The US Federal Reserve, Federal Deposit Insurance Corp., and the Office of the Comptroller of the Currency are preparing to lower the Supplementary Leverage Ratio (eSLR) for the largest banks in the country.
Changes in Leverage Ratios
According to sources, the proposed changes could cut the capital requirement for bank holding companies from the current 5% to a range of 3.5% to 4.5%. Subsidiary banks would likely also see their threshold lowered from 6% to match the same range. These changes result from concerns that the current capital requirement limits their ability to trade in the $29 trillion Treasury market.

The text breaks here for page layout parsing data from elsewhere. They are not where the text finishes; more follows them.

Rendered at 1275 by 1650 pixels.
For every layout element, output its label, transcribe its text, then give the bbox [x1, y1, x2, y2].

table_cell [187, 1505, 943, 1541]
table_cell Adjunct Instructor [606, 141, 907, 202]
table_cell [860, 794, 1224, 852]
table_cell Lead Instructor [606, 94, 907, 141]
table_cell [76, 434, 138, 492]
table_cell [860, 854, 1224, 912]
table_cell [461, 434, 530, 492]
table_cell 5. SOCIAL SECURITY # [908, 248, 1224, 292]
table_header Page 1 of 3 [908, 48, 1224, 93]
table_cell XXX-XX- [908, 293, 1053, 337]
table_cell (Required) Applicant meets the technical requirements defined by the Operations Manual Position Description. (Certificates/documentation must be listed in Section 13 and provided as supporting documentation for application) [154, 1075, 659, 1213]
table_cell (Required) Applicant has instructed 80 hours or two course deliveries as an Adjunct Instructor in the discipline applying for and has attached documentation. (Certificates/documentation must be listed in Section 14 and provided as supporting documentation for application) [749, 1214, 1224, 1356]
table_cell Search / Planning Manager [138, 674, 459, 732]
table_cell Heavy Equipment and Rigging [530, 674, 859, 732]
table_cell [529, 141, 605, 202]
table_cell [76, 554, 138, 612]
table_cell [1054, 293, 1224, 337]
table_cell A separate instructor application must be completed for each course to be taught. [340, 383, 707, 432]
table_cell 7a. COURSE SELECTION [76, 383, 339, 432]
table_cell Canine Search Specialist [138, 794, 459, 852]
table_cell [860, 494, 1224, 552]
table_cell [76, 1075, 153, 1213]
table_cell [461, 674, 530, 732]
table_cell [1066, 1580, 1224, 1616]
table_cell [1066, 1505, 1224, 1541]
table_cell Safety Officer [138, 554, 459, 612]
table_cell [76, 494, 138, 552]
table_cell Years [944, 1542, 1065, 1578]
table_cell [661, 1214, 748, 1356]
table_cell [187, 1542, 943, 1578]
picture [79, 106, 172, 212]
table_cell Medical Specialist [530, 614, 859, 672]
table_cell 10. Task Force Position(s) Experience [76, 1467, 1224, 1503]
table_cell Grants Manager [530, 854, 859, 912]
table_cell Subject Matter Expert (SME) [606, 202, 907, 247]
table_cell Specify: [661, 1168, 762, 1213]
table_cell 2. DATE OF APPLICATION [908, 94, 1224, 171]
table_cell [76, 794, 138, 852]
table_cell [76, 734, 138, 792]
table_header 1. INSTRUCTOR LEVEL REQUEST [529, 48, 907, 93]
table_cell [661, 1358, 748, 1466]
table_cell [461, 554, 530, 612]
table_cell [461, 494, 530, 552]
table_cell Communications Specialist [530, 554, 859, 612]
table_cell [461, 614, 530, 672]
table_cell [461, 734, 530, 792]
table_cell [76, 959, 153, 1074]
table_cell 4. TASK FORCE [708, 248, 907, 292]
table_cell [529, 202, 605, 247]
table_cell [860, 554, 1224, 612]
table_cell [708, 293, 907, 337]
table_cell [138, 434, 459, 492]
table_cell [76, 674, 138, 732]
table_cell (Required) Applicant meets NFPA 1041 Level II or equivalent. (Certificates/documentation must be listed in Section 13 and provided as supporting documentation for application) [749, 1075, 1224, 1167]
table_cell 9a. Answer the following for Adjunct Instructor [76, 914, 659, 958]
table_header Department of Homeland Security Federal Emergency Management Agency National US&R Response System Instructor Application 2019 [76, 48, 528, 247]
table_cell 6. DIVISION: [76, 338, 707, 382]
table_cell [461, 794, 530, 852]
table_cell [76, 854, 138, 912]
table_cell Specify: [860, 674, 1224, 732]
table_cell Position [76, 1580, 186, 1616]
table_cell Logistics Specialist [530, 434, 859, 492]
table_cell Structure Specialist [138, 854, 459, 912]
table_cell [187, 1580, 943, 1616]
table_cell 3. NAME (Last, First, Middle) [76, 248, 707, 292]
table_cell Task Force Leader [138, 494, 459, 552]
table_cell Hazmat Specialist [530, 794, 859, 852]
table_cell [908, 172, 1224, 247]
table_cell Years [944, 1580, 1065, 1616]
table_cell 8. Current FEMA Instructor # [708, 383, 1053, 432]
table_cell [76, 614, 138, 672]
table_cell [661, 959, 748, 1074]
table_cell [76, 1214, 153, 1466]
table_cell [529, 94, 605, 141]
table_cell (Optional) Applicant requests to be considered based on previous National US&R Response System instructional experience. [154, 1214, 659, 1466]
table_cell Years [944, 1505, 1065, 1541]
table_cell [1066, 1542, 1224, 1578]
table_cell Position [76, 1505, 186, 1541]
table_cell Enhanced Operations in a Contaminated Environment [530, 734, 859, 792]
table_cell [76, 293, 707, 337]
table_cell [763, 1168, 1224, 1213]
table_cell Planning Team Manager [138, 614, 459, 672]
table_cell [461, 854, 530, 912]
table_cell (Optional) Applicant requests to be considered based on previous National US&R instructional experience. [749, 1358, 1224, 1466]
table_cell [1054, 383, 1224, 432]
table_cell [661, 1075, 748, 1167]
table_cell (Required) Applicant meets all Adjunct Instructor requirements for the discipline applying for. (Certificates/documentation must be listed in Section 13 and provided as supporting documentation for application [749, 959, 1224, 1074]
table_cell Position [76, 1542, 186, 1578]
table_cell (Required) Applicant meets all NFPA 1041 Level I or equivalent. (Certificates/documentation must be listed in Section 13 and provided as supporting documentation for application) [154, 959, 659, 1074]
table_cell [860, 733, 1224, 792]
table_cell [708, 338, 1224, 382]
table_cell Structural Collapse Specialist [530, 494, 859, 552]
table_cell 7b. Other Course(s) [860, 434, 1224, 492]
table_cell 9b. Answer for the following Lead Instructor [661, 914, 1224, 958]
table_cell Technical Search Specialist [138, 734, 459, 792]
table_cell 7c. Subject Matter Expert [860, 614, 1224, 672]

Banks' Reactions to New Rules
The new rules apply to major US banks such as JPMorgan Chase & Co., Goldman Sachs Group Inc., and Morgan Stanley. Fed Chairman Jerome Powell backed changes to leverage ratio standards, emphasizing the need to support liquidity in the market. In February, he expressed concern about the liquidity levels in the Treasury market.
Expert Evaluations
Experts have differing opinions on the proposed changes. Michelle Bowman, the Fed's vice chair for supervision, noted that strict leverage ratios can create market imbalances. However, some analysts, like Jeremy Kress, doubt that easing this ratio will lead banks to purchase more Treasuries. He pointed out that when Treasuries were temporarily excluded from the ratio in 2020, most banks did not take advantage of this option.
The proposed changes to leverage ratios continue to spark debate among experts and market participants. The next step will likely involve public hearings where regulators can gather feedback on the new policy.